Je retiens quatre pistes de réflexion :

– 1. Premièrement, comme toute conversion, la conversion pastorale relève d’un effort de sanctification personnelle. C’est à l’intérieur d’une relation personnelle et vivante avec le Christ, que chaque pasteur doit refonder, re-choisir son ministère, réassumer, requalifier le mandat missionnaire qu’il a reçu du Christ et de l’Eglise. C’est par la prière personnelle, la lecture de la Parole de Dieu, c’est en adoptant une forme eucharistique de vie sacerdotale, c’est par l’accompagnement spirituel … que le pasteur donne une cohérence de vie à son identité ministérielle. Par ce chemin de sanctification personnelle, « l’être sacerdotal » du prêtre porte en lui-même le témoignage missionnaire et d’une vie saisie par le Christ, jusqu’au don radical de soit, jusqu’à la croix.

– 2. Deuxièmement, la conversion pastorale doit se nourrir d’une relecture approfondie du Magistère de l’Eglise, car la nouvelle évangélisation inscrit l’apostolat du prêtre à l’intérieur de l’Eglise. L’enseignement de l’Eglise offre à son ministère une intelligence théologique, un discernement, une sagesse et une vision pastorale qui permet d’appréhender l’évangélisation, non pas comme une action individuelle isolée, mais comme un processus d’intégration ecclésiale, processus permanent qui fait que chaque évangélisé est appelé à devenir, à son tour, un évangélisateur.

3. Troisièmement, la conversion des pasteurs réclame de la part de chaque prêtre (de chaque évêque) une nouvelle manière de porter la charge pastorale.

Je cite quelques priorités :
– Positionner le kérygme (c’est-à-dire la proclamation du salut par la prédication), à la pointe de la pastorale ordinaire ;
– Promouvoir une catéchèse d’initiation de type catéchuménal – car beaucoup de personnes « sacramentalisées » ne sont pas évangélisées.
– Favoriser une approche rationnelle et apologétique de la foi ;
– Revaloriser l’acte liturgique comme la pédagogie la plus complète de la foi, et dont l’Eucharistie est le sommet et la source ;
– Développer une ecclésiologie qui fasse droit à la coresponsabilité des fidèles laïcs, à l’intégration des divers charismes, à la constitution de communautés ecclésiales de base ;
– Offrir des espaces d’accueil, de dialogue, d’expression de la diaconie en direction des personnes seules et démunies ;
– Soutenir les familles, les écoles, l’engagement des chrétiens dans la société et la culture au service de « l’écologie de l’homme ».

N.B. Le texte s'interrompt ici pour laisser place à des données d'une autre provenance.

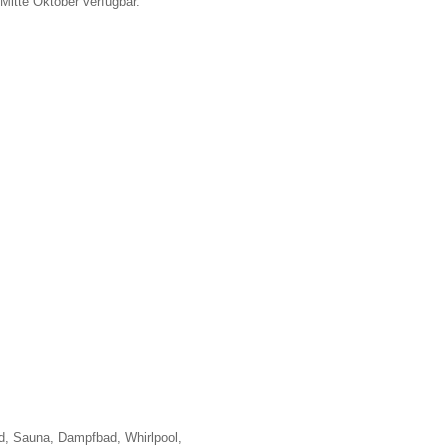
Mitte Oktober verfügbar.
, Sauna, Dampfbad, Whirlpool,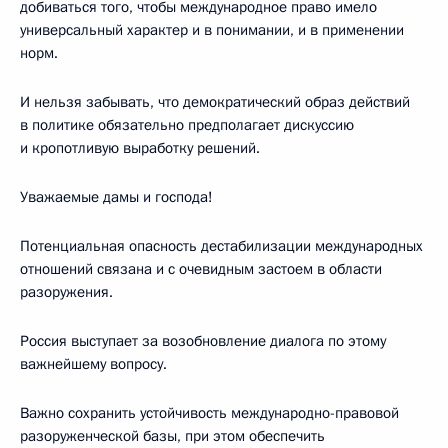
добиваться того, чтобы международное право имело
универсальный характер и в понимании, и в применении
норм.
И нельзя забывать, что демократический образ действий
в политике обязательно предполагает дискуссию
и кропотливую выработку решений.
Уважаемые дамы и господа!
Потенциальная опасность дестабилизации международных
отношений связана и с очевидным застоем в области
разоружения.
Россия выступает за возобновление диалога по этому
важнейшему вопросу.
Важно сохранить устойчивость международно-правовой
разоруженческой базы, при этом обеспечить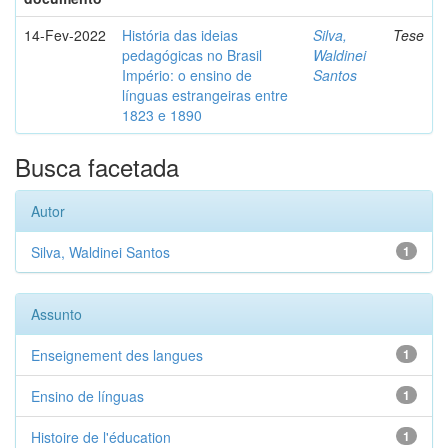
14-Fev-2022
História das ideias
Silva,
Tese
pedagógicas no Brasil
Waldinei
Império: o ensino de
Santos
línguas estrangeiras entre
1823 e 1890
Busca facetada
Autor
Silva, Waldinei Santos
1
Assunto
Enseignement des langues
1
Ensino de línguas
1
Histoire de l'éducation
1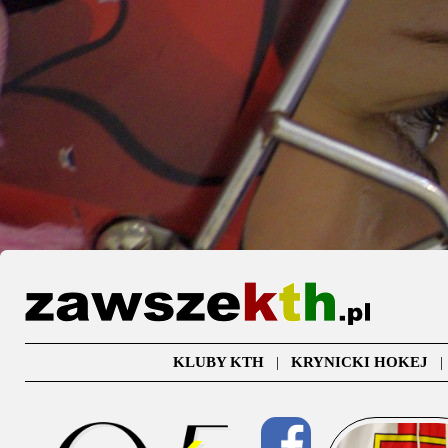
KLUBY KTH
|
KRYNICKI HOKEJ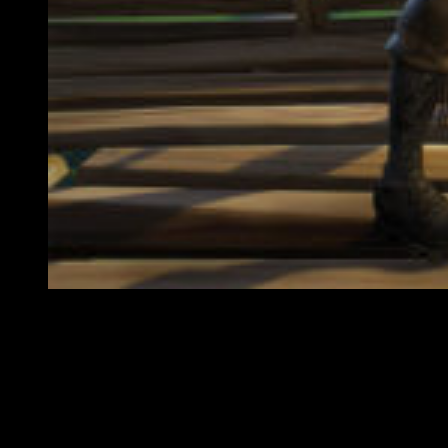
Unos gráficos muy vistosos y una jugabilidad muy buena
El combate
El combate es bastante dinámico. Las armas son bastante
diferentes entre sí, pues tenemos fusiles de asalto,
escopetas, subfusiles, lanzamisiles, fusiles de francotirador
y varios tipos de pistolas.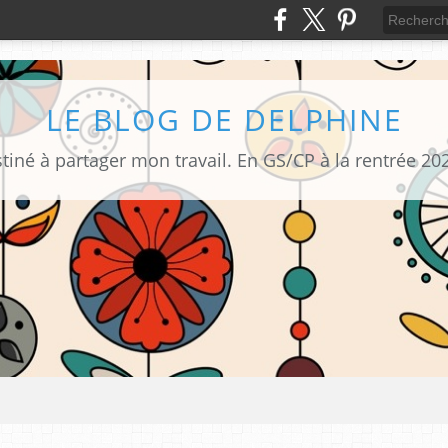
LE BLOG DE DELPHINE
tiné à partager mon travail. En GS/CP à la rentrée 20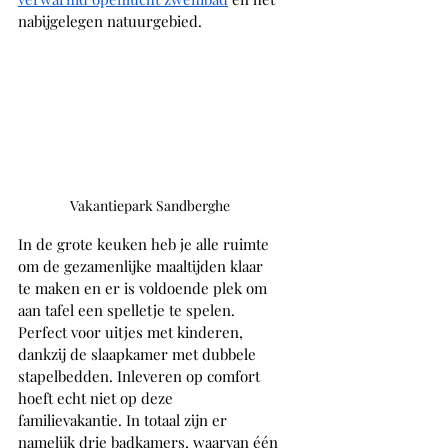
nabijgelegen natuurgebied. 
Vakantiepark Sandberghe
In de grote keuken heb je alle ruimte 
om de gezamenlijke maaltijden klaar 
te maken en er is voldoende plek om 
aan tafel een spelletje te spelen. 
Perfect voor uitjes met kinderen, 
dankzij de slaapkamer met dubbele 
stapelbedden. Inleveren op comfort 
hoeft echt niet op deze 
familievakantie. In totaal zijn er 
namelijk drie badkamers, waarvan één 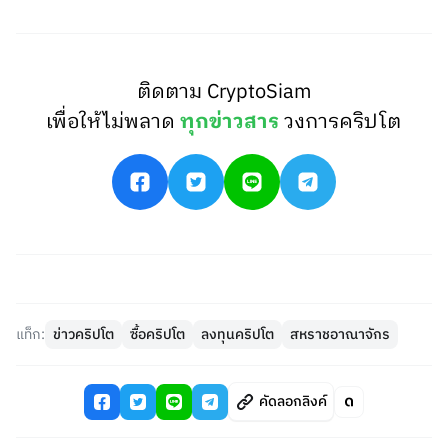
ติดตาม CryptoSiam
เพื่อให้ไม่พลาด
ทุกข่าวสาร
วงการคริปโต
แท็ก:
ข่าวคริปโต
ซื้อคริปโต
ลงทุนคริปโต
สหราชอาณาจักร
คัดลอกลิงค์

Ces priorités pastorales nécessitent non seulement l’enthousiasme, la bonne volonté, la ferveur spirituelle, le zèle apostolique, mais aussi des qualifications et des compétences spécifiques qui mettent en cause les habitudes pastorales héritées du passé. Il faut aussi apprendre aux pasteurs à négocier le changement avec patience, avec courage, avec humilité, en se montrant affiliatif et en communiquant.

– 4. Quatrièmement, la conversion pastorale s’inscrit dans l’appel lancé par Jean-Paul II (dans Pastores dabo vobis) à adopter pour les prêtres « un nouveau style de vie pastorale » (n°18),
– Par exemple, à mettre en œuvre de nouvelles formes de vie fraternelle entre prêtres, de collaboration avec les laïcs ;
– Par exemple, à s’impliquer personnellement non seulement dans la conception, mais aussi dans la mise en œuvre des processus missionnaires.

En résumé, la conversion pastorale passe par la conversion de la gouvernance pastorale. Cette conversion requiert un effort significatif de formation.